Manado (ANTARA) - Pakar Hukum menilai Restrukturisasi di tubuh PT Pertamina (Persero)  sejalan dengan konstitusi sehingga keputusan Mahkamah Konstitusi yang menolak seluruh gugatan Federasi Serikat Buruh (FSB) BUMN tersebut terkait restrukturisasi Pertamina dinilai tepat.

"Putusan ini tepat. Restrukturisasi Pertamina memang sejalan dengan konstitusi," jelas pakar hukum bisnis Universitas Trisakti Ary Zulfikar dalam keterangannya di Jakarta, Jumat.

Dia menjelaskan, tidak ada aturan yang dilanggar melalui restrukturisasi Pertamina, sebab pembentukan holding dan subholding merupakan bagian dari strategi perusahaan untuk meningkatkan kinerja usaha.

"Pembentukan subholding juga bukan bagian dari kegiatan privatisasi sebagaimana dimaksud dalam pasal 77 UU BUMN," katanya.



Menurut dia, secara prinsip pembentukan subholding di dalam hukum bisnis merupakan bagian dari strategi perusahaan untuk meningkatkan kinerja usaha.

Yang dilakukan Pertamina melalui restrukturisasi, imbuhnya, sama seperti perusahaan-perusahaan besar lain, yaitu untuk meningkatkan efektivitas dan produktivitas perusahaan.

"Perusahaan persero sesuai amanat Pasal 1 angka 2 UU BUMN, adalah untuk mengejar keuntungan. Dengan demikian, jika terdapat strategi perusahaan untuk meningkatkan kinerja dan nilai perusahaan, maka merupakan bagian dari aksi korporasi biasa," katanya.



Ary menambahkan, konsep penguasaan yang dimaksud Pasal 33 UUD 1945 oleh Negara, juga ditegaskan dalam penjelasan umum dari UU BUMN, yaitu, penguasaan kekuatan ekonomi nasional. Hal itu dilakukan, baik melalui regulasi sektoral maupun melalui kepemilikan negara terhadap unit-unit usaha tertentu dengan maksud memberikan manfaat sebesar-besarnya untuk kemakmuran rakyat.

"Jadi, konsep penguasaan negara bisa melalui regulasi sesuai dengan kewenangan atau juga dengan kepemilikan melalui unit usaha, mana yang bisa lebih memberikan manfaat bagi kemakmuran rakyat,"ujarnya.

Oleh karena itu pihaknya berharap semua elemen termasuk karyawan, sebaiknya mendukung Pertamina agar menjadi perusahaan yang mampu bersaing, baik secara regional dan global.

"Kaitannya dengan IPO yang mungkin dapat dilakukan oleh anak usaha BUMN ke depan, mekanismenya adalah investor membeli saham sebagai portofolio, bukan melakukan penguasaan operasional seperti direct investment,” kata dia.

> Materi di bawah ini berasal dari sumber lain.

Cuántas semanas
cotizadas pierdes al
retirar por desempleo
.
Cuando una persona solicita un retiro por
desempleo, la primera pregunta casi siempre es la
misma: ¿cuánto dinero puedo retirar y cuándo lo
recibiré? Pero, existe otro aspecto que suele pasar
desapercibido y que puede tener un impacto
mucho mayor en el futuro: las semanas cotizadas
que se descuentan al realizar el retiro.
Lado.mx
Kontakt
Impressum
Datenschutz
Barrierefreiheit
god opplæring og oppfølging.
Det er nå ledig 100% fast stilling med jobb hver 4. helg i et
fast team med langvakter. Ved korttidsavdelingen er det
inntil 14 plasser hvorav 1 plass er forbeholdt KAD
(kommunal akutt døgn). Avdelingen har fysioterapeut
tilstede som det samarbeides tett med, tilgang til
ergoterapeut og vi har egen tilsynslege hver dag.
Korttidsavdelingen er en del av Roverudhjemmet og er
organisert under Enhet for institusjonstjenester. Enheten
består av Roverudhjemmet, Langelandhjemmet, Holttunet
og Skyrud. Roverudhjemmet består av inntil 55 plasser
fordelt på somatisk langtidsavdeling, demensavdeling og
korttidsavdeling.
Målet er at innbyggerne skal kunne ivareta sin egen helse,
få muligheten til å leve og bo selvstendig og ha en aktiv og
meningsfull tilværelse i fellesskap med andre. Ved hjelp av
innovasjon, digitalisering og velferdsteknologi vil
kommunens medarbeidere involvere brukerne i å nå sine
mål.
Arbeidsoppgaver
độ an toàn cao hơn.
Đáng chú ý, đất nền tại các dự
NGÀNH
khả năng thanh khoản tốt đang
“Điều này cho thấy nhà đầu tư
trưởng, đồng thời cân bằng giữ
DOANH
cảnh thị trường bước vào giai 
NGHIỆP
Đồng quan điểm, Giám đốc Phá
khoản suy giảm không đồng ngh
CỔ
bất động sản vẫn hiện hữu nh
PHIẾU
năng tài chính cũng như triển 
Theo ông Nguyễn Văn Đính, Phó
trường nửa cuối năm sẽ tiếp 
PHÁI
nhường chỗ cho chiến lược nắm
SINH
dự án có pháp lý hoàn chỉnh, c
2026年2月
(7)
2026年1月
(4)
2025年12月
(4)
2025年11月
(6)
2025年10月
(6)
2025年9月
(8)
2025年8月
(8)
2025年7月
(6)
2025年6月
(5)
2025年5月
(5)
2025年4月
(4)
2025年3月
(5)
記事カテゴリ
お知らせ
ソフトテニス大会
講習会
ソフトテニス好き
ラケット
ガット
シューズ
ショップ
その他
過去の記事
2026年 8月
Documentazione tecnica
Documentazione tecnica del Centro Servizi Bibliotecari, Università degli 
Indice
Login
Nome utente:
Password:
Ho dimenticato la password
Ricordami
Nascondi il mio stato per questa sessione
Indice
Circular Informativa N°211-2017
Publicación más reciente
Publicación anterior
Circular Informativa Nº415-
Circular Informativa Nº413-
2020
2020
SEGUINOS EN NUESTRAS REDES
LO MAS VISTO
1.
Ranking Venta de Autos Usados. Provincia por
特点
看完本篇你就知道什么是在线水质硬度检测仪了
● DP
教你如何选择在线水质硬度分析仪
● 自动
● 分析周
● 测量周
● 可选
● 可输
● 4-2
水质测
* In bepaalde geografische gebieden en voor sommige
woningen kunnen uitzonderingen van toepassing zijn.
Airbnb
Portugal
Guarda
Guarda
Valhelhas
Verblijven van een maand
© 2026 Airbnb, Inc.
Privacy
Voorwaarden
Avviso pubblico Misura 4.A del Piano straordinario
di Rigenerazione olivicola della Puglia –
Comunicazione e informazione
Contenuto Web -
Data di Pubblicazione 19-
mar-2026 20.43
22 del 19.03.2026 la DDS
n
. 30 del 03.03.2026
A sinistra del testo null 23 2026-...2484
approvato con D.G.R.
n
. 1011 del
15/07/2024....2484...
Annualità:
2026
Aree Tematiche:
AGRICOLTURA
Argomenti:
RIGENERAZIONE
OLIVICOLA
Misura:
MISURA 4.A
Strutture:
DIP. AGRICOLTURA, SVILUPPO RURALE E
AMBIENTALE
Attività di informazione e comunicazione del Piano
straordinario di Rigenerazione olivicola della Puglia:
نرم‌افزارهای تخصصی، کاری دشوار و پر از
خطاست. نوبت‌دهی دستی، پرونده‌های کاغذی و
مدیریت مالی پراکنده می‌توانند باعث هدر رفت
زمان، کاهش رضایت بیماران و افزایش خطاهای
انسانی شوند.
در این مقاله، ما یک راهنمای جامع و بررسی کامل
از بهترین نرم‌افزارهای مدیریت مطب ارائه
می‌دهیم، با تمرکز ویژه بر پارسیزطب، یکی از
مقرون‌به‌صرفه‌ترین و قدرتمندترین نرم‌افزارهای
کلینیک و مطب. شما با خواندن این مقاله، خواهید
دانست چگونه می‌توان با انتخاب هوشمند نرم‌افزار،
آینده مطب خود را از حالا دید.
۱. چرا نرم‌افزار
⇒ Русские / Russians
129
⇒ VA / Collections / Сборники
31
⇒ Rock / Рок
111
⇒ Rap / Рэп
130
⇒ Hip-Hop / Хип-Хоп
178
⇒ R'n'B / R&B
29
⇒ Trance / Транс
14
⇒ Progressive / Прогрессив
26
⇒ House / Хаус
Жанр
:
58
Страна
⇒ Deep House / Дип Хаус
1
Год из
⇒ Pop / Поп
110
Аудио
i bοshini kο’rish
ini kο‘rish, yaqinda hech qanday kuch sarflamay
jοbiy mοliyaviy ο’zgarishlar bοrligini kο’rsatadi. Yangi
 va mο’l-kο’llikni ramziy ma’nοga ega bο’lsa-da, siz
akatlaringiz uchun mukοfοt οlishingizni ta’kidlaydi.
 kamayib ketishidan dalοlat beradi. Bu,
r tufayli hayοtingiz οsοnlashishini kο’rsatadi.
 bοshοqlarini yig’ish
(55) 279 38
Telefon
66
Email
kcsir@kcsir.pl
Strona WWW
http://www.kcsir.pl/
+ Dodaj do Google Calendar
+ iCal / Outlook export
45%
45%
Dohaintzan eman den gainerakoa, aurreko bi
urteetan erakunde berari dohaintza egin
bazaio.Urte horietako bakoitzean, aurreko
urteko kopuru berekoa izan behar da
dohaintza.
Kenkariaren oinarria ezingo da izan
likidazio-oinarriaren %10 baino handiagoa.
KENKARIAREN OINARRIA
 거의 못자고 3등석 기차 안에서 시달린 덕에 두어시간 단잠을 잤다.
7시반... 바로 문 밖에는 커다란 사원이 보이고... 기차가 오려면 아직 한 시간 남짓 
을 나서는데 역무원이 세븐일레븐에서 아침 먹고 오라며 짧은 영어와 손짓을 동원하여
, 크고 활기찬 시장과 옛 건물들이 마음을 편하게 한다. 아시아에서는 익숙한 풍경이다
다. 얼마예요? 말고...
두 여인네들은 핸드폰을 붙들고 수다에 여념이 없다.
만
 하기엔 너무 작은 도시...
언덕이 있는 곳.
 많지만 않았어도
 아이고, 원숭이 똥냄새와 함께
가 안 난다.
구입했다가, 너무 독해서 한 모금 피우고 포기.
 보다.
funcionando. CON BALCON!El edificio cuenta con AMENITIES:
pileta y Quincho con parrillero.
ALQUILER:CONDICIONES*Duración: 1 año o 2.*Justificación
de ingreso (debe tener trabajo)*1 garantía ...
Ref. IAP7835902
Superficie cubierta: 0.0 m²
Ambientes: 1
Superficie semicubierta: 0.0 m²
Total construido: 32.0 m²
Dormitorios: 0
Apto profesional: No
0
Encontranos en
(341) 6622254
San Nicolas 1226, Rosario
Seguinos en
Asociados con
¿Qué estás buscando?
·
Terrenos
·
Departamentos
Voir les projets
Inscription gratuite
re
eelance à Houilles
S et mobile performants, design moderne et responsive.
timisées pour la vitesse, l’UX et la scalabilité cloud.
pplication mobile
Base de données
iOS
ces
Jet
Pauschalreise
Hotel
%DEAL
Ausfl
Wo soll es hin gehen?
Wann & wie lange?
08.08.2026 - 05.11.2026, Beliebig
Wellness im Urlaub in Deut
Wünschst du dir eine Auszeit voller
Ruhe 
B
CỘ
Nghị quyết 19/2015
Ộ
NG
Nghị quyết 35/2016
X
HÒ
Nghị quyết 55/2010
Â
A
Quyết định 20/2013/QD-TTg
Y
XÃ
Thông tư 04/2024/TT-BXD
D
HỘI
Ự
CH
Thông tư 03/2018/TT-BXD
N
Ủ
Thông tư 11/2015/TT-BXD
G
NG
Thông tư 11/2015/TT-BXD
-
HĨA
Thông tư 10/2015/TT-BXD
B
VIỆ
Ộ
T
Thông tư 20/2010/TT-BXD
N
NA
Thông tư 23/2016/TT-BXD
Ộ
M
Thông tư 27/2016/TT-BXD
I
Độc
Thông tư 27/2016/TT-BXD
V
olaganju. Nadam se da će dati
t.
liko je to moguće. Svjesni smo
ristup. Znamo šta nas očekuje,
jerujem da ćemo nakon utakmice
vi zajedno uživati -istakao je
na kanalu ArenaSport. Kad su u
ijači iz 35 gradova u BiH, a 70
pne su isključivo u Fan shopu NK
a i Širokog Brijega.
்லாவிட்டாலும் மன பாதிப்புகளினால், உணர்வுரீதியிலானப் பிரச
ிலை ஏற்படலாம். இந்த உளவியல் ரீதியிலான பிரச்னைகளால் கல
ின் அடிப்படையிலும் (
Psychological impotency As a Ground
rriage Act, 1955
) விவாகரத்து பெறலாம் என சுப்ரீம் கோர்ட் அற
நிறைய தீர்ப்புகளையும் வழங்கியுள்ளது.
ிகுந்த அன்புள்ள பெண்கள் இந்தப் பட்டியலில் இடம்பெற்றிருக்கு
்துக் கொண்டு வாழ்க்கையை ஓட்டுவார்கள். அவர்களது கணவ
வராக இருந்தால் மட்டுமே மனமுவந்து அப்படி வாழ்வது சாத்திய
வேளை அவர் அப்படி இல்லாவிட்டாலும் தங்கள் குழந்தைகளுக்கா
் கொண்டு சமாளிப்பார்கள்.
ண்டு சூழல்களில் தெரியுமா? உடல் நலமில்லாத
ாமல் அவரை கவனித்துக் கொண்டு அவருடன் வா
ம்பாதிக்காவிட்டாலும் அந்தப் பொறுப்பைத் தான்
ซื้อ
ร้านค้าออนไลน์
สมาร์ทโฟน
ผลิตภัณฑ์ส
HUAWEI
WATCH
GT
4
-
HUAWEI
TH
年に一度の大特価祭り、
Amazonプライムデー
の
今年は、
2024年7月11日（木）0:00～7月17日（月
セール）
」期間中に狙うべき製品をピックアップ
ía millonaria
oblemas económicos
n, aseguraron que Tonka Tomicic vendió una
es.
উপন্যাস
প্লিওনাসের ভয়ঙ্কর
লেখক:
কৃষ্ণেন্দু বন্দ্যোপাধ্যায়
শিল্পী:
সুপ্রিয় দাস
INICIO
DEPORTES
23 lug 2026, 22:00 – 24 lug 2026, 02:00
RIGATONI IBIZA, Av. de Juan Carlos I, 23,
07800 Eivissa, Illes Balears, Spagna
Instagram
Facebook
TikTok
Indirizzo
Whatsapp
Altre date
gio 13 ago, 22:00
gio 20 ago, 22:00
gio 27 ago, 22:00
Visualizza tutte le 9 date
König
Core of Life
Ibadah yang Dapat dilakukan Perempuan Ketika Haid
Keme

Sisi positifnya, lanjut Ary, perusahaan yang sudah IPO akan menjadi transparan dan terbuka, karena syarat masuk pasar modal adalah keterbukaan dengan demikian, kinerja perusahaan dapat dimonitor oleh publik.

"Perusahaan mau transparan dan terbuka kan harus didukung, sehingga publik juga bisa monitor kinerjanya," katanya.

Begitu pula dari segi ketentuan di pasar modal, tambahnya, perusahaan yang akan melakukan transaksi yang mengandung benturan kepentingan atau transaksi afiliasi, harus diuji dengan penilaian yang wajar dari pihak indpenden dan disclose (keterbukaan informasi) sehingga publik juga bisa ikut mengawasi.

Sebelumnya, Mahkamah Konstitusi menolak seluruh permohonan Uji Materil atas Pasal 77 huruf c dan d Undang-Undang Nomor 19 tahun 2003 tentang BUMN terhadap Pasal 33 UUD 1945. Permohonan gugatan tersebut, diajukan Federasi Serikat Buruh (FSB) Pertamina.